[SOURCE DATA Boundary: Start]
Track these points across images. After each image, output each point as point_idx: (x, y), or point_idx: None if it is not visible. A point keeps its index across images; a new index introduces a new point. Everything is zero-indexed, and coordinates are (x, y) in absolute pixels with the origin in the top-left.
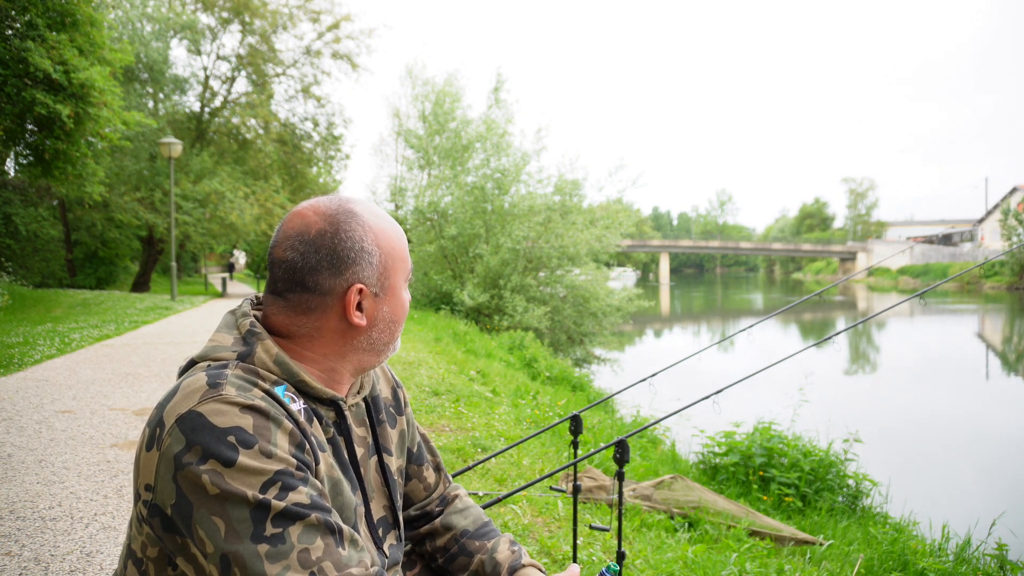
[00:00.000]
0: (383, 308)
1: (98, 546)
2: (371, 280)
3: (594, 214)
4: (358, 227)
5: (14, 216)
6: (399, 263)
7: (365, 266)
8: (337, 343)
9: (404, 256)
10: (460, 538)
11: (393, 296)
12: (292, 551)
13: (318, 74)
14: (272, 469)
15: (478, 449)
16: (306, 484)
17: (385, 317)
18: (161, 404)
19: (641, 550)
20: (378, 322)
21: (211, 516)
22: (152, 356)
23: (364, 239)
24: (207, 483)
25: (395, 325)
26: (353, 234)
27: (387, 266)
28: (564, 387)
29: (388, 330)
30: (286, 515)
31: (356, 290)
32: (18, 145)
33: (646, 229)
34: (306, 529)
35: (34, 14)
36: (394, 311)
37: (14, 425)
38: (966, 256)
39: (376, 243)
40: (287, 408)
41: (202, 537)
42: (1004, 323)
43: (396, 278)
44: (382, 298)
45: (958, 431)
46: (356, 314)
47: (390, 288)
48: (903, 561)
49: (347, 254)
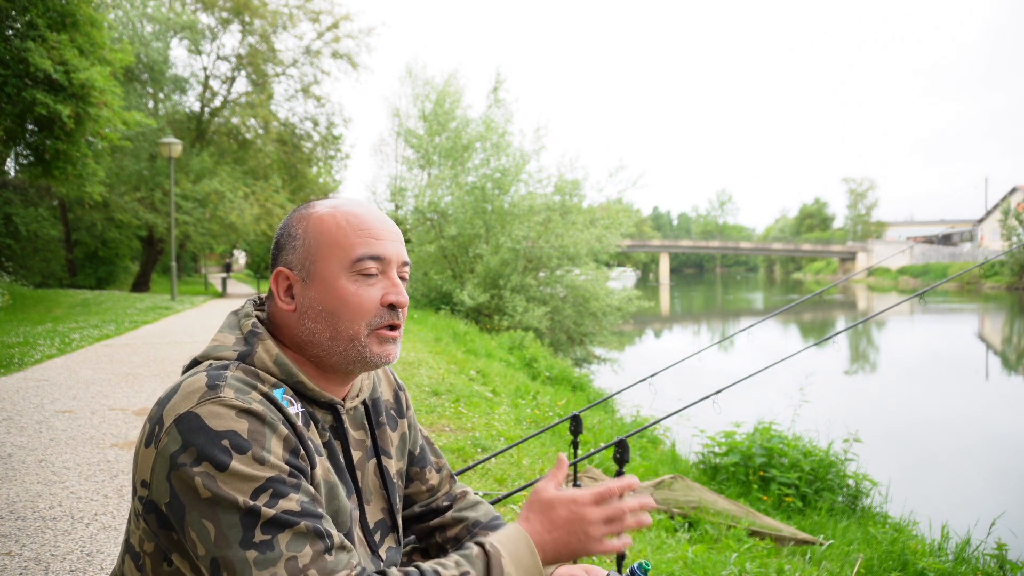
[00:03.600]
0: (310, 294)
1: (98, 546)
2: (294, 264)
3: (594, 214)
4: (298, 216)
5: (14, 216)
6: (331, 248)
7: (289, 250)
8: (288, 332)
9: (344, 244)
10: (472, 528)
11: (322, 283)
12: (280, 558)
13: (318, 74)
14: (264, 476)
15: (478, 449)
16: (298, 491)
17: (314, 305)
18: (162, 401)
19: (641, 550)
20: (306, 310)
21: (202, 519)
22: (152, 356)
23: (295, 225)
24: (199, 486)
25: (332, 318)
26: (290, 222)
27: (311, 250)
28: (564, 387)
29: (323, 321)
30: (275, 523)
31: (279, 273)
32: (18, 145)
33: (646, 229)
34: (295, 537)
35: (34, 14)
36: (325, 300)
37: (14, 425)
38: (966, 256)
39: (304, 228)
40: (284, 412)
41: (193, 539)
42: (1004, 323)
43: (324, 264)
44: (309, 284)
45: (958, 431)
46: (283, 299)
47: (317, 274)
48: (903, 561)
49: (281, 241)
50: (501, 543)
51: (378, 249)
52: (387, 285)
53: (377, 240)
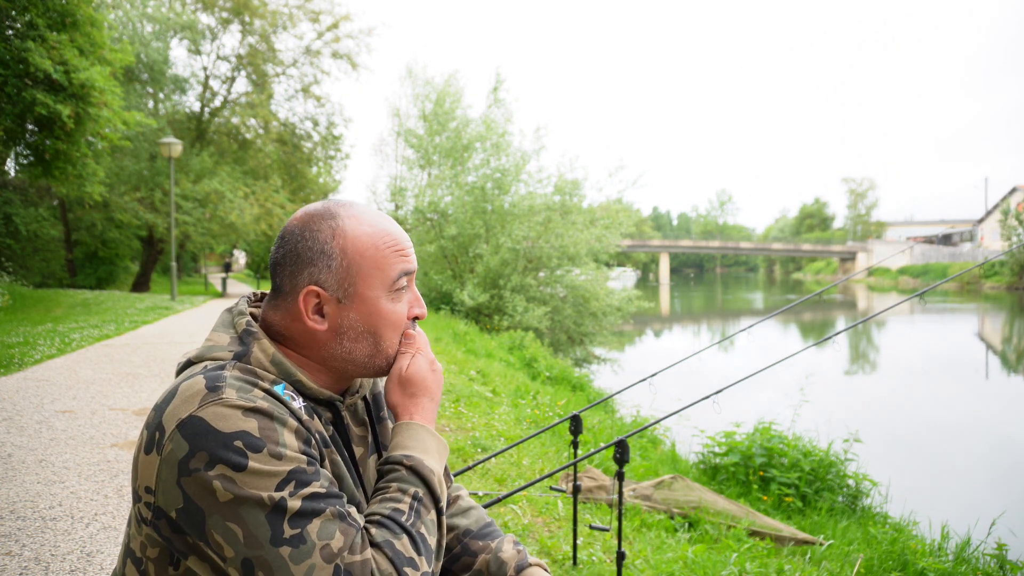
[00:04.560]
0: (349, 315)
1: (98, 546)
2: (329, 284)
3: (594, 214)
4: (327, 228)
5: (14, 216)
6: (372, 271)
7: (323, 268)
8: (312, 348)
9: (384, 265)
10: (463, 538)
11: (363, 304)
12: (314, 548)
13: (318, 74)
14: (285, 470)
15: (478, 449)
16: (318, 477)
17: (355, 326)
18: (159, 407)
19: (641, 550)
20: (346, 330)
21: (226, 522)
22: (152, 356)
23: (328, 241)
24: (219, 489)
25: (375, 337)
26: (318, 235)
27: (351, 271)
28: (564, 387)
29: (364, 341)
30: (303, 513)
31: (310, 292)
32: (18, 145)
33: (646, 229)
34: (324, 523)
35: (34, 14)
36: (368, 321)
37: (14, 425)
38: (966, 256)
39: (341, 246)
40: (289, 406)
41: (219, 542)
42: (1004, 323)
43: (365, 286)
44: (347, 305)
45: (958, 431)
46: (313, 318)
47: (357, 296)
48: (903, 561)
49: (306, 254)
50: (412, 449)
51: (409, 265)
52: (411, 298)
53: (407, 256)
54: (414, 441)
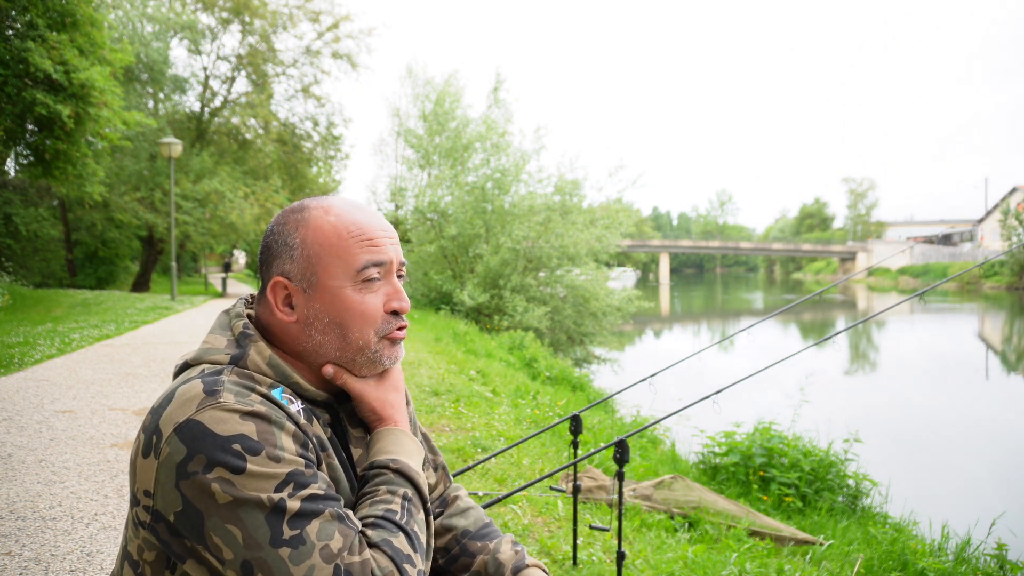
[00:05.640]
[SOURCE DATA Boundary: End]
-- EXERCISE DETAILS --
After removing the pictures, repeat the remaining records exactly.

-- ANSWER SPACE --
Track these points across images. After each image, output each point as point_idx: (x, y), or point_idx: None if it is not visible. A point keeps its index across images; a new index introduces a new point. Everything is zero-indexed, and coordinates are (x, y) in absolute pixels with the origin in the top-left.
[00:00.000]
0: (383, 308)
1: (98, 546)
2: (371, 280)
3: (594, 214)
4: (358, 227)
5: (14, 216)
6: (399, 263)
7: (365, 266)
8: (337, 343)
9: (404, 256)
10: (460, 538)
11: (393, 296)
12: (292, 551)
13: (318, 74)
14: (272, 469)
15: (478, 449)
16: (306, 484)
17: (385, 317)
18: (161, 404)
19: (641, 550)
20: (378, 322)
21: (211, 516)
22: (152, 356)
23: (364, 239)
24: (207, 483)
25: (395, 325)
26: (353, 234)
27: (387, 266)
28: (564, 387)
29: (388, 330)
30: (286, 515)
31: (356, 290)
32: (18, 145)
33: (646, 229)
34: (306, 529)
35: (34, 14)
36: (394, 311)
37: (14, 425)
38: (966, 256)
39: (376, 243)
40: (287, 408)
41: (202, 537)
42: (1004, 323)
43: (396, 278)
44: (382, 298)
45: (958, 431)
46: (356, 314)
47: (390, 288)
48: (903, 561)
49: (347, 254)
[00:03.600]
0: (310, 294)
1: (98, 546)
2: (294, 264)
3: (594, 214)
4: (298, 216)
5: (14, 216)
6: (331, 248)
7: (289, 250)
8: (288, 332)
9: (344, 244)
10: (472, 528)
11: (322, 283)
12: (280, 558)
13: (318, 74)
14: (264, 476)
15: (478, 449)
16: (298, 491)
17: (314, 305)
18: (162, 401)
19: (641, 550)
20: (306, 310)
21: (202, 519)
22: (152, 356)
23: (295, 225)
24: (199, 486)
25: (332, 318)
26: (290, 222)
27: (311, 250)
28: (564, 387)
29: (323, 321)
30: (275, 523)
31: (279, 273)
32: (18, 145)
33: (646, 229)
34: (295, 537)
35: (34, 14)
36: (325, 300)
37: (14, 425)
38: (966, 256)
39: (304, 228)
40: (284, 412)
41: (193, 539)
42: (1004, 323)
43: (324, 264)
44: (309, 284)
45: (958, 431)
46: (283, 299)
47: (317, 274)
48: (903, 561)
49: (281, 241)
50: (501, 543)
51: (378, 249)
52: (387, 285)
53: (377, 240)
[00:04.560]
0: (349, 315)
1: (98, 546)
2: (329, 284)
3: (594, 214)
4: (327, 228)
5: (14, 216)
6: (372, 271)
7: (323, 268)
8: (312, 348)
9: (384, 265)
10: (463, 538)
11: (363, 304)
12: (314, 548)
13: (318, 74)
14: (285, 470)
15: (478, 449)
16: (318, 477)
17: (355, 326)
18: (159, 407)
19: (641, 550)
20: (346, 330)
21: (226, 522)
22: (152, 356)
23: (328, 241)
24: (219, 489)
25: (375, 337)
26: (318, 235)
27: (351, 271)
28: (564, 387)
29: (364, 341)
30: (303, 513)
31: (310, 292)
32: (18, 145)
33: (646, 229)
34: (324, 523)
35: (34, 14)
36: (368, 321)
37: (14, 425)
38: (966, 256)
39: (341, 246)
40: (289, 406)
41: (219, 542)
42: (1004, 323)
43: (365, 286)
44: (347, 305)
45: (958, 431)
46: (313, 318)
47: (357, 296)
48: (903, 561)
49: (306, 254)
50: (412, 449)
51: (409, 265)
52: (411, 298)
53: (407, 256)
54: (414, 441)
[00:05.640]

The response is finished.